Reviewed by nalasa1 7 / 10

Where and why?

Chantal Akerman's film is a sort of documentary of Eastern Europe and Russia after the Berlin Wall fell and Communism was basically abolished. You are shown beautifully filmed winter pictures in various countries with crowds of people waiting for buses and/or trains. Some scenes are quite effective: a long sequence in some train station, people dancing in some club. Most of the faces Akerman shows look unhappy. I have heard some Eastern Europeans say that they were at least secure under Communism but were left in the lurch when they had to immediately fend for themselves. I suppose that is Akerman's point. What bothered me most was that I had no idea where the filming was taking place. In what country or city where were the streetcars and snow covered roads? As a traveler, I found this quite frustrating. Occasionally you hear people shouting in some language but there is no translation.

Reviewed by / 10

Reviewed by runamokprods 8 / 10

Fascinating experimental documentary capturing a unique moment in recent history

This 1993 film by Chantal Akerman resembles some of her best early experimental work from the 1970s, especially 'Hotel Monterey'. This is a truly non-narrative film. Just a series of images from across Russia; often slow, amazingly long tracking shots (probably made from a car, but somehow rock steady), intercut with some long stationary wide angle shots, and shots of people in rooms, clearly staged. There's no dialogue and almost no music, only the incidental sounds of the place being photographed.

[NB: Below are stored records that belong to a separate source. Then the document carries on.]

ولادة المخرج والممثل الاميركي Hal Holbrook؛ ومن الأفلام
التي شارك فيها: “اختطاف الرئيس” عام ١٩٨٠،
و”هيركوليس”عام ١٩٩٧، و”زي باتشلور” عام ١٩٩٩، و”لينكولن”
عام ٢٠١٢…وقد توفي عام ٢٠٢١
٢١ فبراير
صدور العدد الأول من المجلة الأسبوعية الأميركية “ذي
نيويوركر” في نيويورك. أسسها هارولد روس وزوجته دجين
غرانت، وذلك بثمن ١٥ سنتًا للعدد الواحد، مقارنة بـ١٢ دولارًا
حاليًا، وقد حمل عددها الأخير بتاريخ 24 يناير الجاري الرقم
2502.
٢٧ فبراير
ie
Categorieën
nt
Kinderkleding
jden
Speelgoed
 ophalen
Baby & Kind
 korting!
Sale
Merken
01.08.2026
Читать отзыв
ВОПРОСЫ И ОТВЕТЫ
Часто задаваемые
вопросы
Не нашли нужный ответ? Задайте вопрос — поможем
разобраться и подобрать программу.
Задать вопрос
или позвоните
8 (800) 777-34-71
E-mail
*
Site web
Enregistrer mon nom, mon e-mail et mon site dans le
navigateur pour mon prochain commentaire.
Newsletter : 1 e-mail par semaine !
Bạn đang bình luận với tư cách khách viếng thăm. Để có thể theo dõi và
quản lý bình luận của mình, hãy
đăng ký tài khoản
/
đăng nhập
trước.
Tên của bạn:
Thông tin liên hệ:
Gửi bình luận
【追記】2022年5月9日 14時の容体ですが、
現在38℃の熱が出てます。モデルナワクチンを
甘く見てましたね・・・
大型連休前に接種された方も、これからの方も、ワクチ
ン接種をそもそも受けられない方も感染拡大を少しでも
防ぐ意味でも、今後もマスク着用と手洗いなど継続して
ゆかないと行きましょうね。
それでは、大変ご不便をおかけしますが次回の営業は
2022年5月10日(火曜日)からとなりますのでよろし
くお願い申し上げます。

The film is clearly a comment on how lost Russia was at that moment in history after communism fell – a lifetime of one ideology was suddenly gone, and nothing new had yet taking it's place. We see it in the faces - every person looks like they're waiting for something. The only problem for me was the length. At 110 minutes both images and ideas, terrific though they were, started to feel repetitive. That said, I'd gladly re-visit and see if a second viewing, knowing now what the style of the film is, would be easier to settle into, and get lost in.